Transposomator - DR-genomics/Genomics-pipelines GitHub Wiki
Date: May 1 2022 Create input file with 3 columns of reads details Edit Trasnsposomator.sh with ref rep db and plastome run transposomator_pipe.sh pipeline
Server myco Folder /data/dhanu/transposome_May1_2022 Input /data/dhanu/transposome_May1_2022/input.tab (see next sheet) TE db /data/dhanu/transposome_May1_2022/JS_TEdb_Rbase_format.ML.fasta organelle db /data/dhanu/Mvim_genome_skim/trial/M_vimineum_plastome.fasta
Command
nohup /usr/local/src/Transposomator/TransposomatorV02_1.sh -i input.tab -T 24 -I 90 -c 55 -k 5000000 -e 0.00001 -r 18 -f /data/dhanu/Mvim_genome_skim/trial/M_vimineum_plastome.fasta & /data/dhanu/Mvim_genome_skim/trial/M_vimineum_plastome.fasta &
Job ID 22472 killed job as it took more space and time for one replicate run for 1 sample (> 4.5 terabytes for an incomplete rep 1 mgblast analysis)
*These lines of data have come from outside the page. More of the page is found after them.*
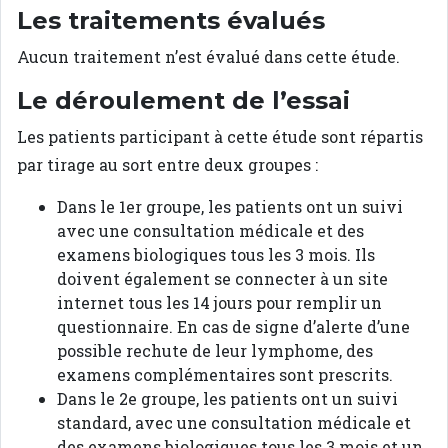
Les traitements évalués
Aucun traitement n’est évalué dans cette étude.
Le déroulement de l’essai
Les patients participant à cette étude sont répartis
par tirage au sort entre deux groupes :
Dans le 1er groupe, les patients ont un suivi
avec une consultation médicale et des
examens biologiques tous les 3 mois. Ils
doivent également se connecter à un site
internet tous les 14 jours pour remplir un
questionnaire. En cas de signe d’alerte d’une
possible rechute de leur lymphome, des
examens complémentaires sont prescrits.
Dans le 2e groupe, les patients ont un suivi
standard, avec une consultation médicale et
des examens biologiques tous les 3 mois et un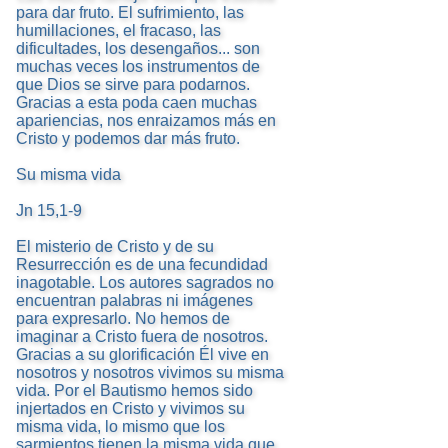
para dar fruto. El sufrimiento, las
humillaciones, el fracaso, las
dificultades, los desengaños... son
muchas veces los instrumentos de
que Dios se sirve para podarnos.
Gracias a esta poda caen muchas
apariencias, nos enraizamos más en
Cristo y podemos dar más fruto.
Su misma vida
Jn 15,1-9
El misterio de Cristo y de su
Resurrección es de una fecundidad
inagotable. Los autores sagrados no
encuentran palabras ni imágenes
para expresarlo. No hemos de
imaginar a Cristo fuera de nosotros.
Gracias a su glorificación Él vive en
nosotros y nosotros vivimos su misma
vida. Por el Bautismo hemos sido
injertados en Cristo y vivimos su
misma vida, lo mismo que los
sarmientos tienen la misma vida que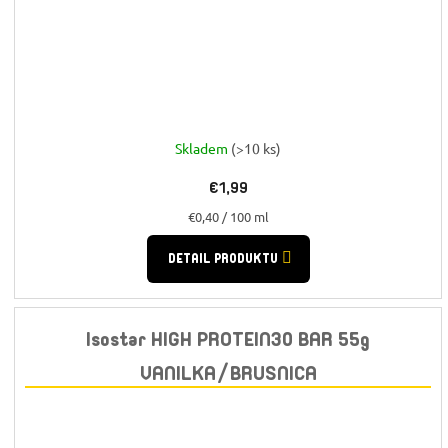
Skladem
(>10 ks)
€1,99
Jednotková
€0,40 / 100 ml
cena:
DETAIL PRODUKTU
Isostar HIGH PROTEIN30 BAR 55g
VANILKA/BRUSNICA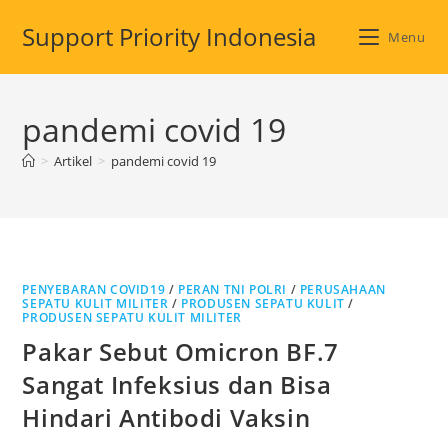
Skip
Support Priority Indonesia
to
Menu
content
pandemi covid 19
>
Artikel
>
pandemi covid 19
PENYEBARAN COVID19
/
PERAN TNI POLRI
/
PERUSAHAAN
SEPATU KULIT MILITER
/
PRODUSEN SEPATU KULIT
/
PRODUSEN SEPATU KULIT MILITER
Pakar Sebut Omicron BF.7
Sangat Infeksius dan Bisa
Hindari Antibodi Vaksin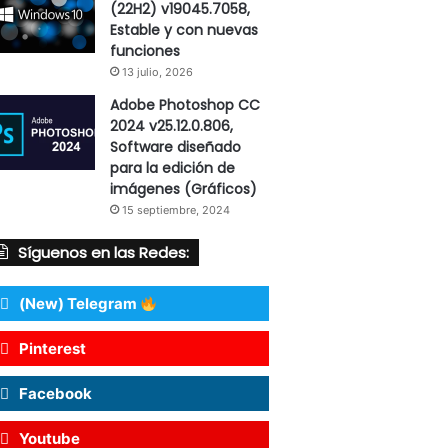
(22H2) v19045.7058,
Estable y con nuevas
funciones
13 julio, 2026
Adobe Photoshop CC
2024 v25.12.0.806,
Software diseñado
para la edición de
imágenes (Gráficos)
15 septiembre, 2024
Síguenos en las Redes:
(New) Telegram
Pinterest
Facebook
Youtube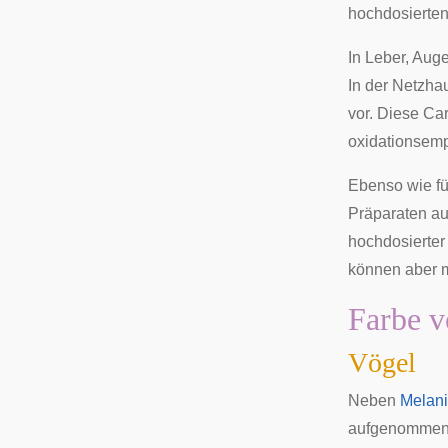
hochdosierten
In Leber, Aug
In der Netzha
vor. Diese Ca
oxidationsempf
Ebenso wie fü
Präparaten au
hochdosierter
können aber m
Farbe v
Vögel
Neben
Melan
aufgenommen u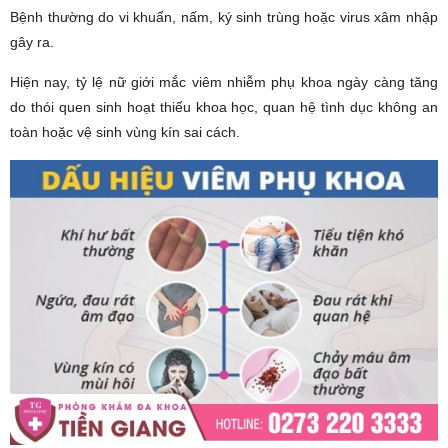
Bệnh thường do vi khuẩn, nấm, ký sinh trùng hoặc virus xâm nhập
gây ra.
Hiện nay, tỷ lệ nữ giới mắc viêm nhiễm phụ khoa ngày càng tăng
do thói quen sinh hoạt thiếu khoa học, quan hệ tình dục không an
toàn hoặc vệ sinh vùng kín sai cách.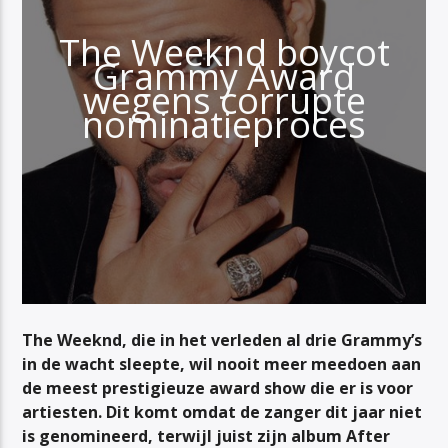
The Weeknd boycot
Grammy Award
wegens corrupte
nominatieproces
The Weeknd, die in het verleden al drie Grammy’s
in de wacht sleepte, wil nooit meer meedoen aan
de meest prestigieuze award show die er is voor
artiesten. Dit komt omdat de zanger dit jaar niet
is genomineerd, terwijl juist zijn album
After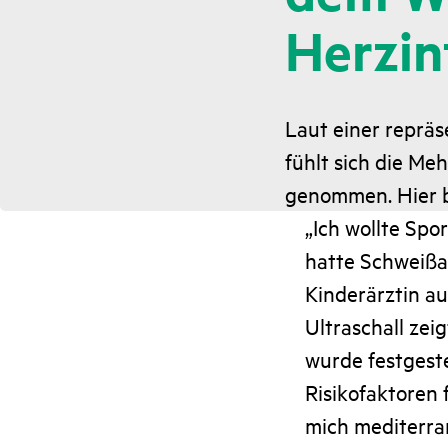
Herzin
Laut einer reprä
fühlt sich die Me
genommen. Hier b
„Ich wollte Spo
hatte Schweißa
Kinderärztin au
Ultraschall zei
wurde festgeste
Risikofaktoren 
mich mediterran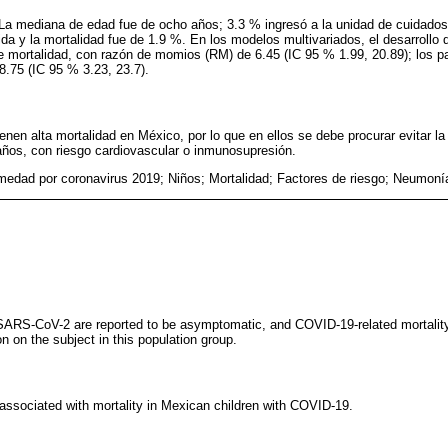
La mediana de edad fue de ocho años; 3.3 % ingresó a la unidad de cuidados 
ida y la mortalidad fue de 1.9 %. En los modelos multivariados, el desarrollo
 de mortalidad, con razón de momios (RM) de 6.45 (IC 95 % 1.99, 20.89); los p
8.75 (IC 95 % 3.23, 23.7).
nen alta mortalidad en México, por lo que en ellos se debe procurar evitar 
años, con riesgo cardiovascular o inmunosupresión.
medad por coronavirus 2019; Niños; Mortalidad; Factores de riesgo; Neumoní
SARS-CoV-2 are reported to be asymptomatic, and COVID-19-related mortality 
on on the subject in this population group.
 associated with mortality in Mexican children with COVID-19.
Notes on Transposomator.sh -i [tab delimited, three column file: output_prefix /t forward_reads /t reverse_reads] -T [threads] -I [minimum percent identity] -c [minimum read overlap] -k [number of reads to analyze] -e [ex. 0.00001] -r [number of replicate runs of transposome analysis to be conducted] -f [fasta file containing organellar or other sequences to filter against]
Date: May 3 2022
Rerun with 1M reads and 3 reps
nohup /usr/local/src/Transposomator/TransposomatorV02_1.sh -i input.tab -T 16 -I 90 -c 55 -k 1000000 -e 0.00001 -r 3 -f /data/dhanu/Mvim_genome_skim/trial/M_vimineum_plastome.fasta &
Job ID 21268 Run speed: mgblast for 1 rep for 1M reads from 1 sample - ~1 hour and it might take forever to finish the next steps for 1 rep. So killed it
Rerun with 100K reads and 3 reps
nohup /usr/local/src/Transposomator/TransposomatorV02_1.sh -i input.tab -T 16 -I 90 -c 55 -k 100000 -e 0.00001 -r 3 -f /data/dhanu/Mvim_genome_skim/trial/M_vimineum_plastome.fasta &
Job ID 25533 Killed it again! As the clustering results for the 1st sample = error prone. Each rep. run didn't complete successfully. Had errors, saying too many files open, which is a system error according to the author. So rerunning it again.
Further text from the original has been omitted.